Dozens of newly arrived refugees got up to speed with Australia's social landscape in a series of tailored activities for young people during the school holidays.
The first of the recent outings was a specialised youth orientation session at the Inner West Council’s new Refugee Welcome Centre in Callan Park, delivered in partnership with Liverpool Migrant Resource Centre (LMRC), Community MRC, Auburn Diversity Services Inc., CORE Community Services, and the Inner West Council.
Young refugees learned about topics including education and employment, health, tenancy, managing finances, Australian law and culture, and accessing youth services, in a series of sessions that built on information from the general orientation that SSI provides as part of the Humanitarian Settlement Services program.

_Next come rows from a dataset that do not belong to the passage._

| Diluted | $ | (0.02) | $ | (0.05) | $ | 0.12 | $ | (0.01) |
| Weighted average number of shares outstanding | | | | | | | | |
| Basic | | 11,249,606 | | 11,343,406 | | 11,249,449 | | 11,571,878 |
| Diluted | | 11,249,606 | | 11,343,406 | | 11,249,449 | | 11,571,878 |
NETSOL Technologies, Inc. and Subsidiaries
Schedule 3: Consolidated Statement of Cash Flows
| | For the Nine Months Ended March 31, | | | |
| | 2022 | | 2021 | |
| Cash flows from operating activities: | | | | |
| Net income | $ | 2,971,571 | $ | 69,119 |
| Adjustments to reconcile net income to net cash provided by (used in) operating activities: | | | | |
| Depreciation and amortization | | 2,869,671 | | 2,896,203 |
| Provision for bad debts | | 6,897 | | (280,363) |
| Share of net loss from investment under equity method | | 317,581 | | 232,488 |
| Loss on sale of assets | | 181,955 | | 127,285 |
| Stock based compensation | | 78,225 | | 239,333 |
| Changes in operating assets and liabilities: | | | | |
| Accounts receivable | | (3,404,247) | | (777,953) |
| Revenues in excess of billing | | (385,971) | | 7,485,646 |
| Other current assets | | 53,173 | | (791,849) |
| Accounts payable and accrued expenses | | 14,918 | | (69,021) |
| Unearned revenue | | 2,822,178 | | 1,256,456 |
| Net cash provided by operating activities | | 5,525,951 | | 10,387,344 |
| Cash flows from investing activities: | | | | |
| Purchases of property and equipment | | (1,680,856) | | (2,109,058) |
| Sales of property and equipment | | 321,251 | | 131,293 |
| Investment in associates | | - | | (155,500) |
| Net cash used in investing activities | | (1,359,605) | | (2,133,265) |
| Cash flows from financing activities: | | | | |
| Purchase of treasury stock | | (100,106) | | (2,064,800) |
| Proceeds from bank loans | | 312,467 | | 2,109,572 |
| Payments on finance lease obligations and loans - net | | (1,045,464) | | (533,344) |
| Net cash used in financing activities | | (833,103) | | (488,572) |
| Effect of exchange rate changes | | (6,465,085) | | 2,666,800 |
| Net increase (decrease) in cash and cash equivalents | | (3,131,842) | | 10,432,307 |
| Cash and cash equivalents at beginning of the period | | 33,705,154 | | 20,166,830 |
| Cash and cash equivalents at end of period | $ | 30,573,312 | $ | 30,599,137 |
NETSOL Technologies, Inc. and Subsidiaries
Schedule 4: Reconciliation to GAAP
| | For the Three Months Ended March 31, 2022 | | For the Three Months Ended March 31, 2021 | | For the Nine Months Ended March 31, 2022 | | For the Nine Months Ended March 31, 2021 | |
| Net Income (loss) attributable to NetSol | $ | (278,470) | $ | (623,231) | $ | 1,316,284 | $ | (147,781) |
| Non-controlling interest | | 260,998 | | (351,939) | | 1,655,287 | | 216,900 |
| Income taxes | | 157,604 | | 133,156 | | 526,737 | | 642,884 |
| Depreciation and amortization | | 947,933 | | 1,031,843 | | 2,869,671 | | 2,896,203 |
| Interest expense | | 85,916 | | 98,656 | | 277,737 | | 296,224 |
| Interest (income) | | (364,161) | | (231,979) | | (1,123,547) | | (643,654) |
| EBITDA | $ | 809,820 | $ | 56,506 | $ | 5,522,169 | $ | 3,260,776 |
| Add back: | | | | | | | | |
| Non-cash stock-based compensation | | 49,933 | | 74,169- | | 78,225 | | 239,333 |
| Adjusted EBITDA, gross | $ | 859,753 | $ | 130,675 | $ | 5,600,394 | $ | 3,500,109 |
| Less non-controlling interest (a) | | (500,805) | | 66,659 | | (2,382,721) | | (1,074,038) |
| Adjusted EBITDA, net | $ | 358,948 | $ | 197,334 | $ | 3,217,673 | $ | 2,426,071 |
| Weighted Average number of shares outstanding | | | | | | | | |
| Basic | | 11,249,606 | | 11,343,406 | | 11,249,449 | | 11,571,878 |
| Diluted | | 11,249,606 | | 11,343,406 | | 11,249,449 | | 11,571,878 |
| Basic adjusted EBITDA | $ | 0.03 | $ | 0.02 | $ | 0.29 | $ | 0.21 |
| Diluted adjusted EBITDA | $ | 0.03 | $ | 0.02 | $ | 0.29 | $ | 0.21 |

With all participants having lived in Australia for less than three months, the excursion provided an opportunity for young refugees to develop social connections and learn about support services that are available for new arrivals.

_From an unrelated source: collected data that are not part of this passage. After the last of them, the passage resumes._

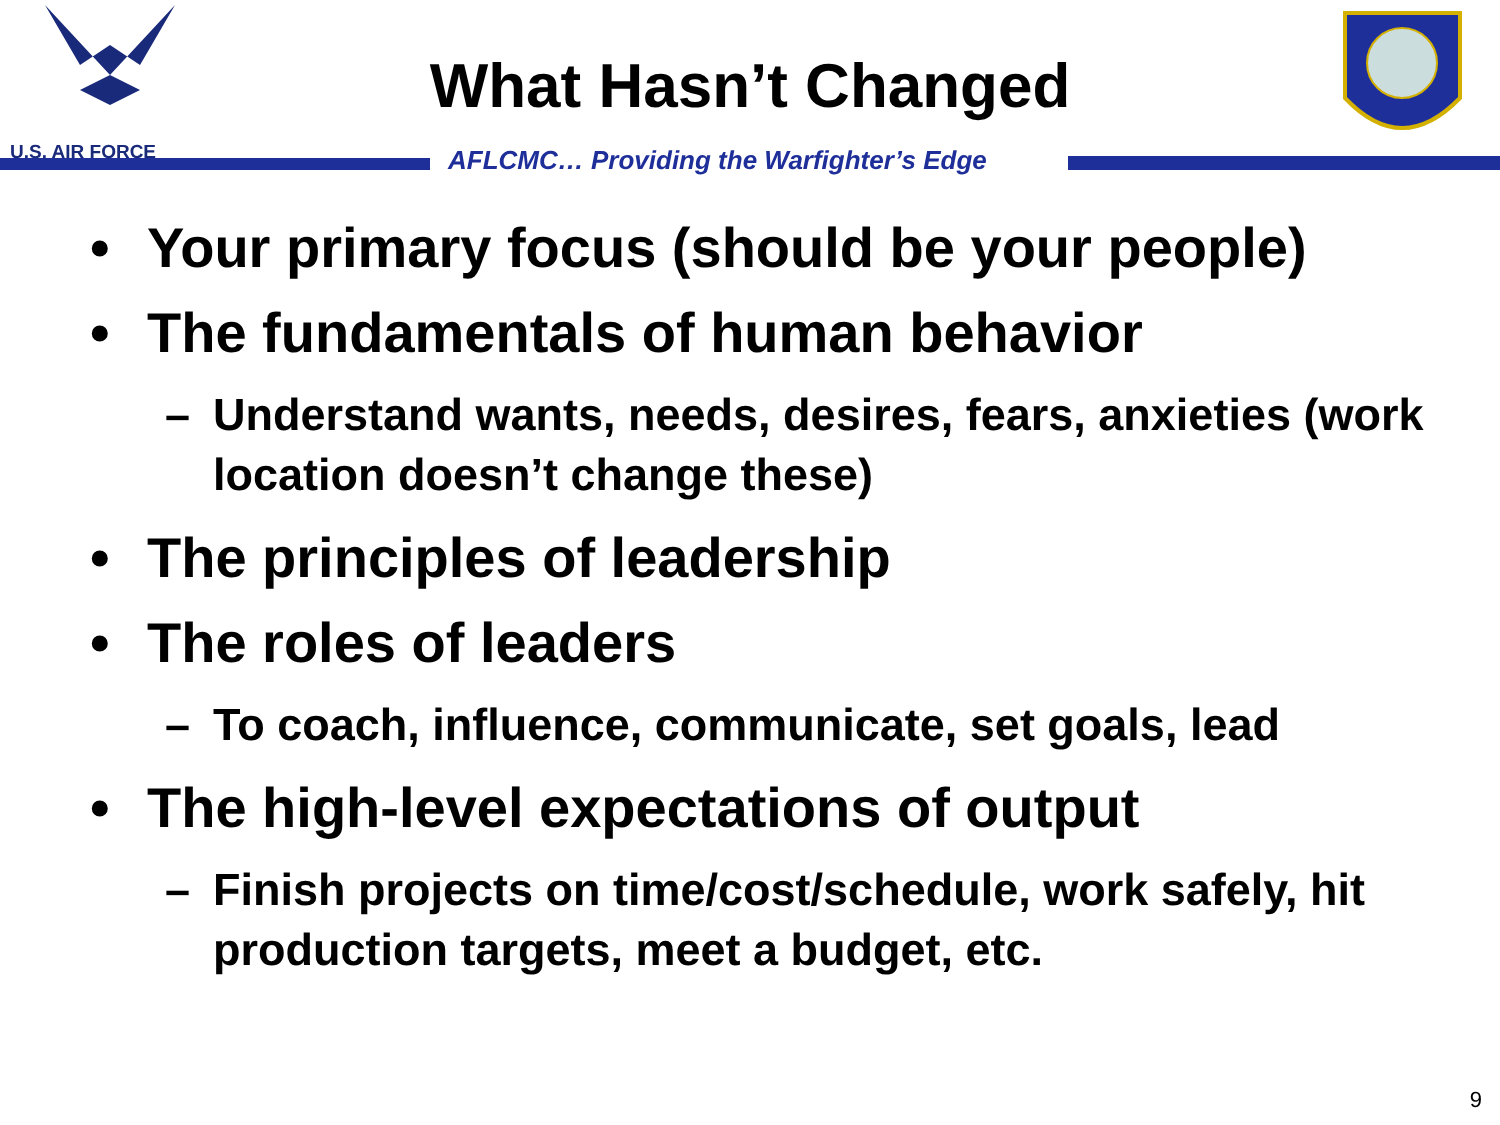U.S. AIR FORCE
What Hasn’t Changed
AFLCMC… Providing the Warfighter’s Edge
• Your primary focus (should be your people)
• The fundamentals of human behavior
– Understand wants, needs, desires, fears, anxieties (work location doesn’t change these)
• The principles of leadership
• The roles of leaders
– To coach, influence, communicate, set goals, lead
• The high-level expectations of output
– Finish projects on time/cost/schedule, work safely, hit production targets, meet a budget, etc.
9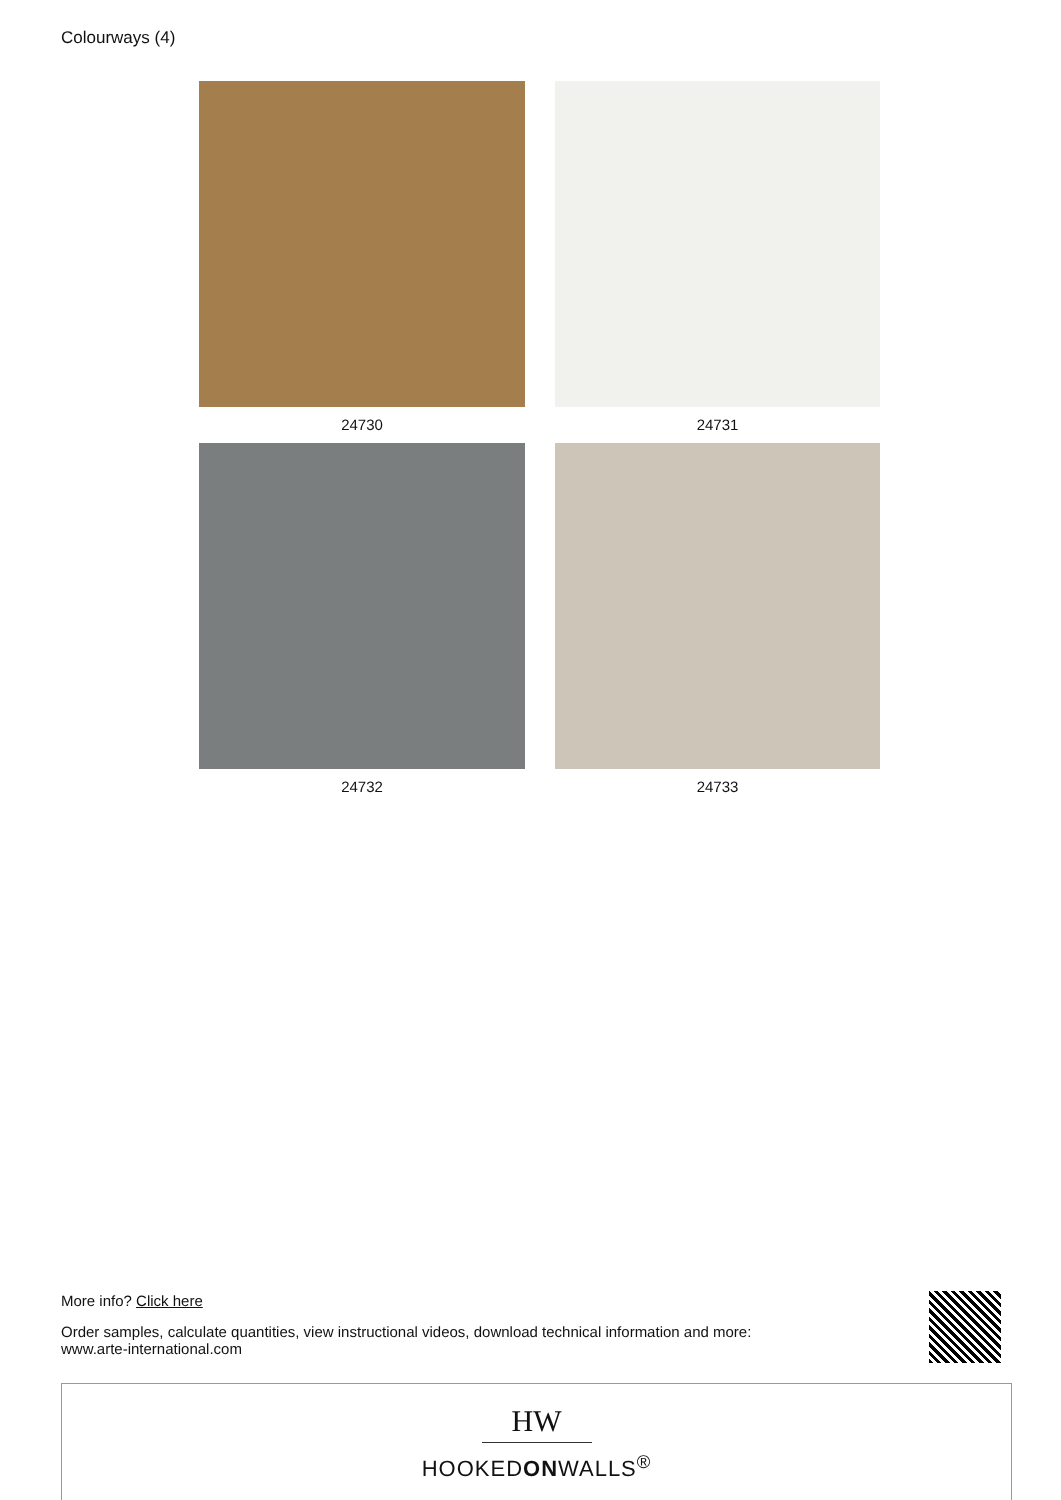Colourways (4)
24730
24731
24732
24733
More info? Click here
Order samples, calculate quantities, view instructional videos, download technical information and more:
www.arte-international.com
HW
HOOKEDONWALLS<sup>®</sup>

Many participants gathered again a few days later to participate in a popular event on the SSI youth calendar – the SSI Amazing Race adventure, hosted by Community MRC.

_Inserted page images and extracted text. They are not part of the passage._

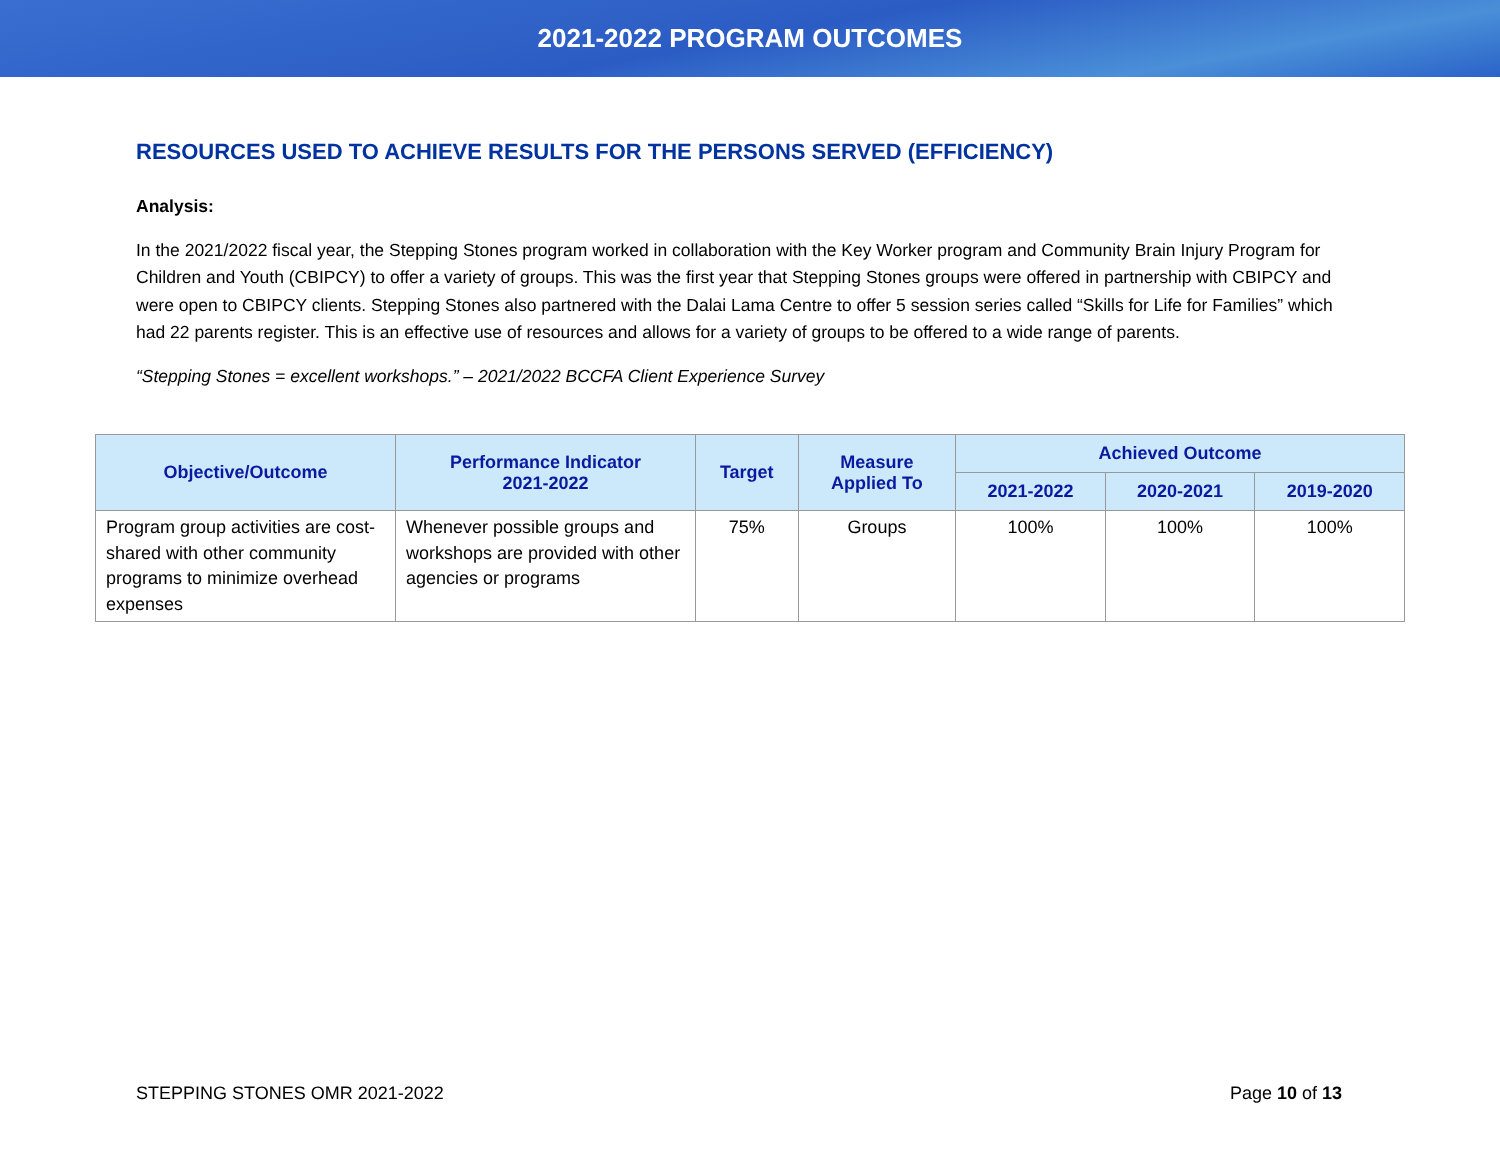2021-2022 PROGRAM OUTCOMES
RESOURCES USED TO ACHIEVE RESULTS FOR THE PERSONS SERVED (EFFICIENCY)
Analysis:
In the 2021/2022 fiscal year, the Stepping Stones program worked in collaboration with the Key Worker program and Community Brain Injury Program for Children and Youth (CBIPCY) to offer a variety of groups. This was the first year that Stepping Stones groups were offered in partnership with CBIPCY and were open to CBIPCY clients. Stepping Stones also partnered with the Dalai Lama Centre to offer 5 session series called “Skills for Life for Families” which had 22 parents register. This is an effective use of resources and allows for a variety of groups to be offered to a wide range of parents.
“Stepping Stones = excellent workshops.” – 2021/2022 BCCFA Client Experience Survey
| Objective/Outcome | Performance Indicator 2021-2022 | Target | Measure Applied To | Achieved Outcome | | |
| --- | --- | --- | --- | --- | --- | --- |
| | | | | 2021-2022 | 2020-2021 | 2019-2020 |
| Program group activities are cost-shared with other community programs to minimize overhead expenses | Whenever possible groups and workshops are provided with other agencies or programs | 75% | Groups | 100% | 100% | 100% |
STEPPING STONES OMR 2021-2022 Page 10 of 13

More than 60 young refugees took to the streets of Sydney for the treasure hunt-style excursion, which saw them head to a number of locations to complete questions and activities designed to help participants adapt to their new homes.
The groups gained confidence in their ability to navigate a new public transport system, while also learning about the Australian culture, country and landmarks in a relaxed, social environment, SSI’s Manager Humanitarian Settlement Services Yamamah Agha said.
"Our goal is to give young people the best possible start to life in Australia, because we recognise the valuable contribution they can make to our country, both socially and economically, if they are supported to overcome barriers in the early stages of settlement," she said.
"Adjusting to life in a new country with a different culture and systems can be an overwhelming experience. From our involvement in the humanitarian sector, we understand the challenges facing young people and that providing tailored support helps them to become more independent and confident about accessing services in Sydney."
Both youth events were a co-operative effort between SSI and the Youth Collective – a youth initiative from the NSW Settlement Partnership that is supported by SSI.
SSI Youth Projects Coordinator, Dor Akech Achiek – who also coordinates the Youth Collective – commended the partners who took part in these innovative and collaborative initiatives, which helped to build confidence, resilience and leadership in young people.
"The good thing about Youth Collective is that it facilitates the cross-regional efforts of youth workers and greatly enhances collaboration in the activities of everyone involved with NSP, with a particular focus on youth," he said.